Oh, so the end goal for losing weight isn’t health or self-love or happiness, it’s to find a partner? Right? That makes no sense, and yet it was said to me all-too-frequently in high school and college. When I got engaged I thought that would die down, but it only transformed into a comment about how I will look on my wedding day. I’ll let you all in on a secret: I look great in my wedding dress and actually have to have it taken in a bit. Probably a little more since I’ve lost that weight since I last tried it on.
“She has broad shoulders like a linebacker.” (age 10?)
I never wanted to make myself appear smaller than when I heard that descriptor used on me. I used to hate how broad my shoulders are because it meant that I could (at the time) never pull off dainty, feminine clothing. Nowadays, I wear whatever I want and don’t really care as much about how my shoulders look. The only exception being when I’m trying on some sort of fast fashion article of clothing. They always run small.
“You don’t want to build more muscle in your calves; they’re already big enough.” (whenever I have expressed a desire to take exercise seriously)
Whenever I would go to the gym, which would be a big feat in and of itself because of my weird relationship with my body, gyms and losing weight, I always had someone - usually a person who wanted me to lose weight to begin with - telling me not to develop too much muscle in certain areas. It’s almost as if I can’t win. Listen, either you want me to lose weight (which may result in the development of muscle as the fat gets burned) or you don’t want me to lose weight. Also please stop telling me to lose weight.
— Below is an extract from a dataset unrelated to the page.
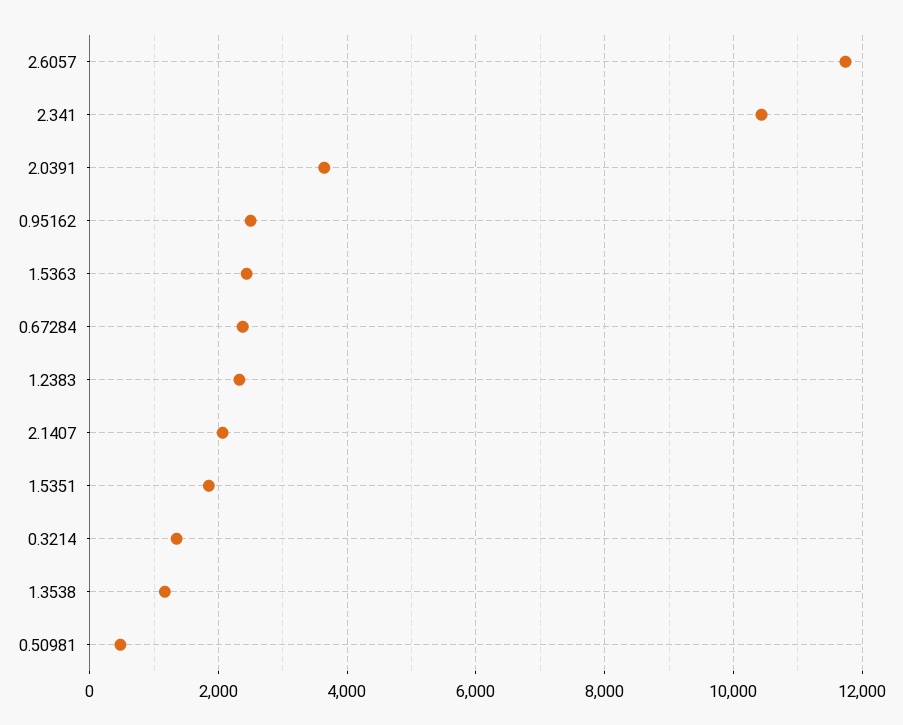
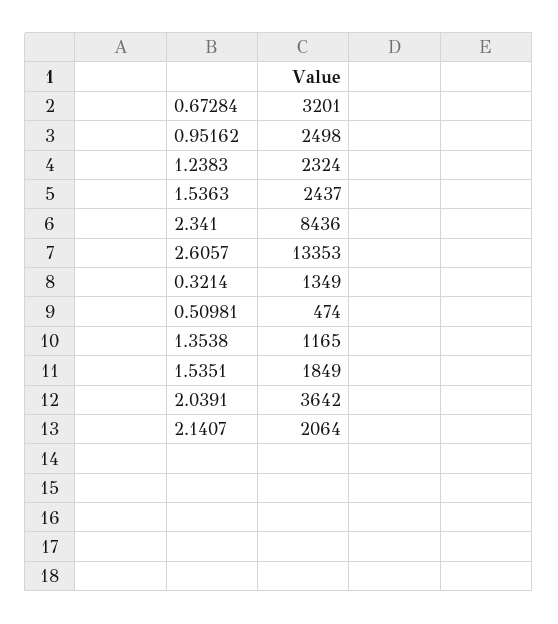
2.6057: 11800 -> 13353
2.341: 10400 -> 8436
0.67284: 2400 -> 3201

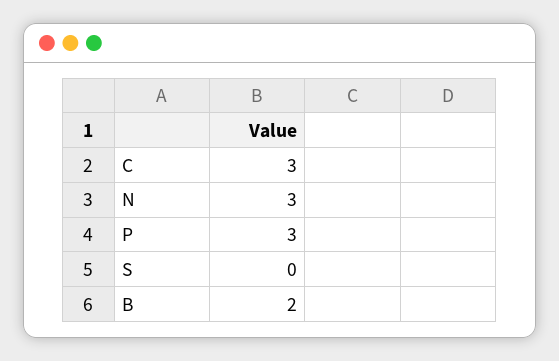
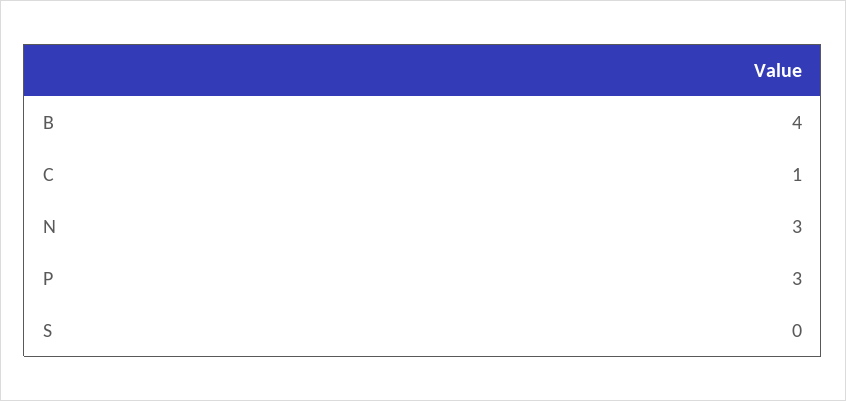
C: 3 -> 1
B: 2 -> 4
I’m working on it, okay?
There are probably more comments and interactions but these are the ones that have stuck out the most. I may have forgiven the people who have said them, but I don’t really see myself forgetting their words any time soon. I have spent years internalizing these comments and experiences, that I cannot and will not just flip a switch and pretend they were never said.
Rather than use these comments and situations as weapons against myself, as I have done for so long, I am going to try to undo the negative thinking. One way I am going to do that is through daily positive affirmations. I am going to make the habit of building myself up, rather than tearing myself down. Words matter. What we tell ourselves matters. I don’t like negative comments about my appearance (regardless of intention) said by other people, so why should I let myself get away with saying these things about myself? It’s imperative to hold ourselves to the same standards that we hold others. I recently told a friend who was struggling with self-love, “you wouldn’t like it if people say those things about you, so why would you say those things about yourself?” It’s a tough pill to swallow, but thankfully I have a tall glass of water.
I can learn to love myself no matter how I look, and it doesn’t matter if I’m thin or fat. What’s important is that I feel - at the very least - okay with myself. Sometimes, some days, I can get there. I am going to strive for more days like that. Are you with me or against me?